▽

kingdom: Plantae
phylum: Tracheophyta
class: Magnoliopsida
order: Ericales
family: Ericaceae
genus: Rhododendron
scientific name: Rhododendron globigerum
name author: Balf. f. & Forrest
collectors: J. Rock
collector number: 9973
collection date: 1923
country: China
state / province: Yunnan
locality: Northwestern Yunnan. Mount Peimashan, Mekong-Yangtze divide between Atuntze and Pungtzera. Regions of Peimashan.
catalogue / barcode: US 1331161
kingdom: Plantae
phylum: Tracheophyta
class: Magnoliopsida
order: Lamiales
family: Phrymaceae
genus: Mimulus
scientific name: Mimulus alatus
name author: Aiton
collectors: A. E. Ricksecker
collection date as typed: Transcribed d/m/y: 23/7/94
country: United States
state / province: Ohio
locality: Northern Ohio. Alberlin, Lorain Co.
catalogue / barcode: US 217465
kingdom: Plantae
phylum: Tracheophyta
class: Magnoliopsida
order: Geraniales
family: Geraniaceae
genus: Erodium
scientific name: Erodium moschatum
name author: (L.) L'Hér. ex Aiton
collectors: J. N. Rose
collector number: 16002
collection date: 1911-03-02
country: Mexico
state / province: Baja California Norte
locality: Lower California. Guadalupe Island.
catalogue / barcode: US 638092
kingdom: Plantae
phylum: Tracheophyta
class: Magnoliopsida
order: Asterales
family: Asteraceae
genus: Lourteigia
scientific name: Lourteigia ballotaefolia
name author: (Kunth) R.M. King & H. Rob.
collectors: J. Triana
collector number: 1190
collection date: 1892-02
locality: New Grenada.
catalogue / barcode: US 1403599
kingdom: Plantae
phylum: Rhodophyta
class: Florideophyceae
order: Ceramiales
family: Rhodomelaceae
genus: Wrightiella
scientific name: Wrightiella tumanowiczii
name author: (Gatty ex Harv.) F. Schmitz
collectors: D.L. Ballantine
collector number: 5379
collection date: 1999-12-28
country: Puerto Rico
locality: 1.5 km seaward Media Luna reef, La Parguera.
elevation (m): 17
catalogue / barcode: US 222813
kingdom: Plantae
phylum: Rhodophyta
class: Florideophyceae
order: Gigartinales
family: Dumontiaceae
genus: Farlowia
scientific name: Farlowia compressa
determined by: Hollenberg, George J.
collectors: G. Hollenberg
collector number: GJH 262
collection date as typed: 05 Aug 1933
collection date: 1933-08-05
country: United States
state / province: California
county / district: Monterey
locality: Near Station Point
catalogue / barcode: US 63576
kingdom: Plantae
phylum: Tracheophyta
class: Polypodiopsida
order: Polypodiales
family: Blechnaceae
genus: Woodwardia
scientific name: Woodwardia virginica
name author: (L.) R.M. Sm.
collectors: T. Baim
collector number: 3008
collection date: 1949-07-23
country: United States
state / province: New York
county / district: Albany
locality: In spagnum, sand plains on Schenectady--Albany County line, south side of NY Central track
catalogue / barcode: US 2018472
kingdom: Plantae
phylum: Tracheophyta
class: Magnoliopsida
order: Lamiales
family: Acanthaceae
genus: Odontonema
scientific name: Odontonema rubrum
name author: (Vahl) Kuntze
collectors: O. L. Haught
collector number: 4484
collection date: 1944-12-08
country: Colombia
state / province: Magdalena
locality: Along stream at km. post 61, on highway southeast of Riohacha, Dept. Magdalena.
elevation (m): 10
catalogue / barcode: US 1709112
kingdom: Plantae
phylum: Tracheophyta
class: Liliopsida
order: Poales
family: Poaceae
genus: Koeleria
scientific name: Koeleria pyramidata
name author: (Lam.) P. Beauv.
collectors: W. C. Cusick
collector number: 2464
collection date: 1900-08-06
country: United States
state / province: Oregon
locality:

△

Rewrite every line of all the entries above as a numbered list, leaving out any blank lines.

The completed task =>
1. kingdom: Plantae
2. phylum: Tracheophyta
3. class: Magnoliopsida
4. order: Ericales
5. family: Ericaceae
6. genus: Rhododendron
7. scientific name: Rhododendron globigerum
8. name author: Balf. f. & Forrest
9. collectors: J. Rock
10. collector number: 9973
11. collection date: 1923
12. country: China
13. state / province: Yunnan
14. locality: Northwestern Yunnan. Mount Peimashan, Mekong-Yangtze divide between Atuntze and Pungtzera. Regions of Peimashan.
15. catalogue / barcode: US 1331161
16. kingdom: Plantae
17. phylum: Tracheophyta
18. class: Magnoliopsida
19. order: Lamiales
20. family: Phrymaceae
21. genus: Mimulus
22. scientific name: Mimulus alatus
23. name author: Aiton
24. collectors: A. E. Ricksecker
25. collection date as typed: Transcribed d/m/y: 23/7/94
26. country: United States
27. state / province: Ohio
28. locality: Northern Ohio. Alberlin, Lorain Co.
29. catalogue / barcode: US 217465
30. kingdom: Plantae
31. phylum: Tracheophyta
32. class: Magnoliopsida
33. order: Geraniales
34. family: Geraniaceae
35. genus: Erodium
36. scientific name: Erodium moschatum
37. name author: (L.) L'Hér. ex Aiton
38. collectors: J. N. Rose
39. collector number: 16002
40. collection date: 1911-03-02
41. country: Mexico
42. state / province: Baja California Norte
43. locality: Lower California. Guadalupe Island.
44. catalogue / barcode: US 638092
45. kingdom: Plantae
46. phylum: Tracheophyta
47. class: Magnoliopsida
48. order: Asterales
49. family: Asteraceae
50. genus: Lourteigia
51. scientific name: Lourteigia ballotaefolia
52. name author: (Kunth) R.M. King & H. Rob.
53. collectors: J. Triana
54. collector number: 1190
55. collection date: 1892-02
56. locality: New Grenada.
57. catalogue / barcode: US 1403599
58. kingdom: Plantae
59. phylum: Rhodophyta
60. class: Florideophyceae
61. order: Ceramiales
62. family: Rhodomelaceae
63. genus: Wrightiella
64. scientific name: Wrightiella tumanowiczii
65. name author: (Gatty ex Harv.) F. Schmitz
66. collectors: D.L. Ballantine
67. collector number: 5379
68. collection date: 1999-12-28
69. country: Puerto Rico
70. locality: 1.5 km seaward Media Luna reef, La Parguera.
71. elevation (m): 17
72. catalogue / barcode: US 222813
73. kingdom: Plantae
74. phylum: Rhodophyta
75. class: Florideophyceae
76. order: Gigartinales
77. family: Dumontiaceae
78. genus: Farlowia
79. scientific name: Farlowia compressa
80. determined by: Hollenberg, George J.
81. collectors: G. Hollenberg
82. collector number: GJH 262
83. collection date as typed: 05 Aug 1933
84. collection date: 1933-08-05
85. country: United States
86. state / province: California
87. county / district: Monterey
88. locality: Near Station Point
89. catalogue / barcode: US 63576
90. kingdom: Plantae
91. phylum: Tracheophyta
92. class: Polypodiopsida
93. order: Polypodiales
94. family: Blechnaceae
95. genus: Woodwardia
96. scientific name: Woodwardia virginica
97. name author: (L.) R.M. Sm.
98. collectors: T. Baim
99. collector number: 3008
100. collection date: 1949-07-23
101. country: United States
102. state / province: New York
103. county / district: Albany
104. locality: In spagnum, sand plains on Schenectady--Albany County line, south side of NY Central track
105. catalogue / barcode: US 2018472
106. kingdom: Plantae
107. phylum: Tracheophyta
108. class: Magnoliopsida
109. order: Lamiales
110. family: Acanthaceae
111. genus: Odontonema
112. scientific name: Odontonema rubrum
113. name author: (Vahl) Kuntze
114. collectors: O. L. Haught
115. collector number: 4484
116. collection date: 1944-12-08
117. country: Colombia
118. state / province: Magdalena
119. locality: Along stream at km. post 61, on highway southeast of Riohacha, Dept. Magdalena.
120. elevation (m): 10
121. catalogue / barcode: US 1709112
122. kingdom: Plantae
123. phylum: Tracheophyta
124. class: Liliopsida
125. order: Poales
126. family: Poaceae
127. genus: Koeleria
128. scientific name: Koeleria pyramidata
129. name author: (Lam.) P. Beauv.
130. collectors: W. C. Cusick
131. collector number: 2464
132. collection date: 1900-08-06
133. country: United States
134. state / province: Oregon
135. locality:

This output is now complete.